Soon after the first phase of the pandemic we carried in this page three articles on the Kogi community, an indigenous ethnic group whose home is in the Sierra Nevada de Santa Marta mountains in northern Colombia, fast encroached by the concretisation based so called civilisation of today. We focused on the two warnings the Kogi had given the world; first in 1988 and then in 2012. They had warned of unknown diseases for which there would be no cures. They warned of increased hatred in the heart of man and increased wars.

(http://www.ft.lk/harmony_page/A-glimpse-into-the-message-of-the-Kogi-indigenous-tribe-protectors-of-the-Great-Mother-the-Earth/10523-700595); (http://www.ft.lk/harmony_page/Following-the-Kogi-footsteps-to-be-protectors-of-this-earth/10523-700891); http://www.ft.lk/harmony_page/The-world-as-we-have-made-it/10523-700596).

The full blame has been put on us, the humans who have considered ourselves so superior to mother earth and also superior to each other as seen by the global penchant for destruction of nature and humans. The Kogis had warned that if man continued with the warped pattern of living this brief life on earth that he would herald the end of the world as we knew it. 

Their warnings come amidst a host of problems they face, including the encroached construction of buildings within territory of their sacred sites. 



Wishful thinking

The crux of the matter is that while we are waiting for COVID-19 to go away we will have to remember that this wish may be merely wishful thinking and that we may have to live with this dark reality that may get even darker (or not).

The only saving grace may be that we could amend and correct the way we are living our lives and the priorities we give ourselves. We could re-look at what we spend attention and money on and how much of both are needed to the areas we are directing them to at the moment. Wellbeing first begins in our mind. No matter how rich we are and can afford to buy all the immunity boosters in the planet and the best of nutritious food, if our minds are a cesspit of envy, greed and cruelty, this state of mind will sooner or later reflect in our health.

Hence, whether there is a lockdown or not, what we should now give attention to is how much we have progressed as humans from March to now; i.e. how much we have learnt about ourselves, about our weaknesses and our strengths.

It is apt that this writer ends with something personal. In the March lockdown when there was a scarcity of cooking items, I was hanging onto a coconut oil bottle. A woman who lives closeby who works as a domestic assistant in a nearby house in Kandy asked after my wellbeing and I said that I was managing and that I had alongside few dry rations a bottle of coconut oil, a great boom for someone not greatly skilled with cooking. The very next opportunity curfew was lifted she brought a large bottle of coconut oil bottle – the kind of which is found in the super markets – having got it from a richer relative and doggedly refused the money. 
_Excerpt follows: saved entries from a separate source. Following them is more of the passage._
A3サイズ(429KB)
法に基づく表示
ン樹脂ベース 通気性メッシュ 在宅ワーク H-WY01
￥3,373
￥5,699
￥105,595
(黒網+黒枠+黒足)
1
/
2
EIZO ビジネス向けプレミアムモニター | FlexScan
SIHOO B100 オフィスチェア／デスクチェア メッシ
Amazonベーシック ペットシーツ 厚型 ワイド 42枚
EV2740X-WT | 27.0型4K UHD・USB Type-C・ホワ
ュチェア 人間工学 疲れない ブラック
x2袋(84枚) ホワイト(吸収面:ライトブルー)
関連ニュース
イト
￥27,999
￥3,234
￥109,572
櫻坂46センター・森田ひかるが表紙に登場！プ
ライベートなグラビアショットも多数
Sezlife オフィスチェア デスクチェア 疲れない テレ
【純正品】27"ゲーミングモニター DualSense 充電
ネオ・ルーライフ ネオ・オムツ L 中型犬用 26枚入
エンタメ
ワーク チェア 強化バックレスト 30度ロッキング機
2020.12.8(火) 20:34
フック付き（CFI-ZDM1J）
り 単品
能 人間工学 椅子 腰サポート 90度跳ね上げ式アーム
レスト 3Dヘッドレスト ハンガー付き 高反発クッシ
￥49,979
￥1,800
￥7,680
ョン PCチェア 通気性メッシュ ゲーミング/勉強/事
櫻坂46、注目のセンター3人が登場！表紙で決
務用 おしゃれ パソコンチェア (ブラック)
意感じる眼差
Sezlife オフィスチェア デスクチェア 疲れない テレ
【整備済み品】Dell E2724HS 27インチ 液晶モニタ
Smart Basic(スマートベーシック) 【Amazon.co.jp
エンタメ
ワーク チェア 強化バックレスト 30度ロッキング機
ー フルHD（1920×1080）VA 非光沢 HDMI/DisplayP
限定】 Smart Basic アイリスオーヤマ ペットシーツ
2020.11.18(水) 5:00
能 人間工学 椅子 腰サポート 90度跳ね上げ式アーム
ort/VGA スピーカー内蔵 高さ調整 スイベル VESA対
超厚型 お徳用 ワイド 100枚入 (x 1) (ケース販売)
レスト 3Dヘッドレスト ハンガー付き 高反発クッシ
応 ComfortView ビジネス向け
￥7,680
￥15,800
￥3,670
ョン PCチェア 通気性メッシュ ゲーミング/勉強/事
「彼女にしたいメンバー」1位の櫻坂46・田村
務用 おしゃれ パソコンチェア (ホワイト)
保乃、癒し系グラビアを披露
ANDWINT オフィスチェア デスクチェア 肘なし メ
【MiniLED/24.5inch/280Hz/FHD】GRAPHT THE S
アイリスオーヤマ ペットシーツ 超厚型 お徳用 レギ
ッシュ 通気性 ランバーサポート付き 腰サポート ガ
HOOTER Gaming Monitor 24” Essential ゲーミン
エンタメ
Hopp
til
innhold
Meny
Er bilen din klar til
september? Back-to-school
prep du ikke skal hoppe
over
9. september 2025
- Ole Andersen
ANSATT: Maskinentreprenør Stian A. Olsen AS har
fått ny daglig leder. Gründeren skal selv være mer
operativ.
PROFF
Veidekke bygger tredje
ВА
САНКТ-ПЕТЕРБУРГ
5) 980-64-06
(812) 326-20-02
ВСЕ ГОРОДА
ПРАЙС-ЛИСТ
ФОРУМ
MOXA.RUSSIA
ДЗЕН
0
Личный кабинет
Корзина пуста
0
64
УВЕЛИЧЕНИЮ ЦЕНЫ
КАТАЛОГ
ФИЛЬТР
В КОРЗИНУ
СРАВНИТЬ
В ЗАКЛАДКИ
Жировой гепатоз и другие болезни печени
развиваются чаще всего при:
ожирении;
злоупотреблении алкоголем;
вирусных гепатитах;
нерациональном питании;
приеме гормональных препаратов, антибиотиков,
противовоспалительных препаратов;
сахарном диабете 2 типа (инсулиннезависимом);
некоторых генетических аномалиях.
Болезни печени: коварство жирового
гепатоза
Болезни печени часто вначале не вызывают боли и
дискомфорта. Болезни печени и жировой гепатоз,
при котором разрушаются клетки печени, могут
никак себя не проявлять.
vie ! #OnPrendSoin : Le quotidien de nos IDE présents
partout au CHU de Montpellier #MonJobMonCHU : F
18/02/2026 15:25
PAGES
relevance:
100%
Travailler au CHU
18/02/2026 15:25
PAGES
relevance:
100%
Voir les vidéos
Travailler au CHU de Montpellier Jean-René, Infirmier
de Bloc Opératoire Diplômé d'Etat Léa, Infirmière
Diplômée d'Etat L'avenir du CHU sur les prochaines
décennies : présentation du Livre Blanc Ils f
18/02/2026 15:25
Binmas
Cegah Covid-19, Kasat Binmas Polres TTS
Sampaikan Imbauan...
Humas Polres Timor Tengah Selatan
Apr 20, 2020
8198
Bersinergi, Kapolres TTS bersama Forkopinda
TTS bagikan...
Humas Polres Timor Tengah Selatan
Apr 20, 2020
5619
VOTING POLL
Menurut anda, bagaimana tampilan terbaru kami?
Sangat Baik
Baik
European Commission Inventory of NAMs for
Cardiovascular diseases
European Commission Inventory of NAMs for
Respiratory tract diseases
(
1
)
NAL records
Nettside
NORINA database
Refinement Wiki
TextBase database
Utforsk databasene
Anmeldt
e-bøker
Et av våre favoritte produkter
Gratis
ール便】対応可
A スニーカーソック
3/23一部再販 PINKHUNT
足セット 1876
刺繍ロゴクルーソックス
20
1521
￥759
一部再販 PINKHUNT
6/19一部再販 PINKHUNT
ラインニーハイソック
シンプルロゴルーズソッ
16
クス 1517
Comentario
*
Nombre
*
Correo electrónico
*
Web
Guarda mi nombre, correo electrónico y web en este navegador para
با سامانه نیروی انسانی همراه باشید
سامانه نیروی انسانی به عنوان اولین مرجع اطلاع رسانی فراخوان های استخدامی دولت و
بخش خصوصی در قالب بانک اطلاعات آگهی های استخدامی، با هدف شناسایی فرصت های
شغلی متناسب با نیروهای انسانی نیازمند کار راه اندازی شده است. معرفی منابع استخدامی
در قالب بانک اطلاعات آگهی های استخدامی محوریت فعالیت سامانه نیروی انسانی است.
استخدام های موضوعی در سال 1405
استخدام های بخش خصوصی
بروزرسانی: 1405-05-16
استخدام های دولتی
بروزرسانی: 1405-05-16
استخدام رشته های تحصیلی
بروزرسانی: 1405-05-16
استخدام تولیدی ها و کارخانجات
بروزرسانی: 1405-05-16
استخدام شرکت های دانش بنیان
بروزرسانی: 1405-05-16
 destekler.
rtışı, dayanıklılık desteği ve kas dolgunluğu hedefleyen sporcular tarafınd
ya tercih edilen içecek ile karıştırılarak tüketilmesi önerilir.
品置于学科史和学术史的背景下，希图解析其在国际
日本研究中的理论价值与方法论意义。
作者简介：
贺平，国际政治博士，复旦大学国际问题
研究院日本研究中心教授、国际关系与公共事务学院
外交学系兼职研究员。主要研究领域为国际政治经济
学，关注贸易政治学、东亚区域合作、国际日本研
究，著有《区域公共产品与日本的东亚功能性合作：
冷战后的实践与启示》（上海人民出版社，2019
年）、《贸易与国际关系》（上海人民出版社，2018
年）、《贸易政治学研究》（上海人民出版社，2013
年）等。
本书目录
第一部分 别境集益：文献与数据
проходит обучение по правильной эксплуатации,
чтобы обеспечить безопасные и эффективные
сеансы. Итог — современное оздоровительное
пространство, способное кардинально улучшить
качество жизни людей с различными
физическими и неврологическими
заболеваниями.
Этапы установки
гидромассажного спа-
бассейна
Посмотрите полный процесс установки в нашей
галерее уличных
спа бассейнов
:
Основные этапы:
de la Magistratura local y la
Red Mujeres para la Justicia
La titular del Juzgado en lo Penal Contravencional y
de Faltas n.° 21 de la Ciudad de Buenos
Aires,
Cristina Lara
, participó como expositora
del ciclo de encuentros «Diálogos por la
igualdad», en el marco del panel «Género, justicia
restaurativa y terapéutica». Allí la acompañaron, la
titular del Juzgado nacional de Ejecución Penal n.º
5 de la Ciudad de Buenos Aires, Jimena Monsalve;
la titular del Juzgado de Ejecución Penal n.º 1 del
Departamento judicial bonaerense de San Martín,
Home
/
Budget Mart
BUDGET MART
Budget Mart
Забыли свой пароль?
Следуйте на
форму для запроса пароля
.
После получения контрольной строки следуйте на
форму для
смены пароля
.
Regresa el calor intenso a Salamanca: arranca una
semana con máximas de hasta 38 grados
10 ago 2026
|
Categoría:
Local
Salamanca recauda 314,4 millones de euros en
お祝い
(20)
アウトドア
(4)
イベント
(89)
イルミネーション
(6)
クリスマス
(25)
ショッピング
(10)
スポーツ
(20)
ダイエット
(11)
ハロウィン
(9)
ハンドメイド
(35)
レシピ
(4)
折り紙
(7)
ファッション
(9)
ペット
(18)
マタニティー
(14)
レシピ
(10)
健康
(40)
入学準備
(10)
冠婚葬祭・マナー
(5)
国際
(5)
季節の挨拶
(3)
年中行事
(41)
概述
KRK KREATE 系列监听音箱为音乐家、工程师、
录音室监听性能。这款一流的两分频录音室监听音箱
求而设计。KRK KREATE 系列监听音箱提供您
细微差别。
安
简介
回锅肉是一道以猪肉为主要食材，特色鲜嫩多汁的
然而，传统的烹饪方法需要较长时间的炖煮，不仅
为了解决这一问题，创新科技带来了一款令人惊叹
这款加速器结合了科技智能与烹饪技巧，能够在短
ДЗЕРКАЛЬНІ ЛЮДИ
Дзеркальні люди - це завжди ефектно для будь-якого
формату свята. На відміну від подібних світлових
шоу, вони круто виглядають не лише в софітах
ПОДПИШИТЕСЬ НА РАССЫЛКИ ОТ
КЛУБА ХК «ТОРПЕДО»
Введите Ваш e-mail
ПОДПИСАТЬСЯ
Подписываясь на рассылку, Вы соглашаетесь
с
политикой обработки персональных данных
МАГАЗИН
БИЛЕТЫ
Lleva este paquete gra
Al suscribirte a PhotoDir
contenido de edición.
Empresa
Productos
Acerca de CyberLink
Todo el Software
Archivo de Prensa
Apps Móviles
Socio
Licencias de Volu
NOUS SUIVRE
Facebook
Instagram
When I asked her how she would manage she promptly responded that they still have some of the ‘usual crude coconut oil from the handiya kade’. This is when the partial lockdown was continuing in Kandy in fits and starts. If the roles were reversed I am not sure I would have been as magnanimous as this woman at that time. I told her this and thanked her for teaching me some selflessness. 

Hence whatever we have to face the next few days let us rise above our weaker selves, in terms of more than what is manifest as physical health. Let us strive for improved empathy, love and compassion related health. 

We can sit in one location and not venture out and yet have the whole of the universe within our hearts and be rich in love. Likewise we can travel the whole of the universe and can do so with scant humanism within us and be paupers of love.

Like what is expected of our minds, may we be a master of COVID-19, not its slave.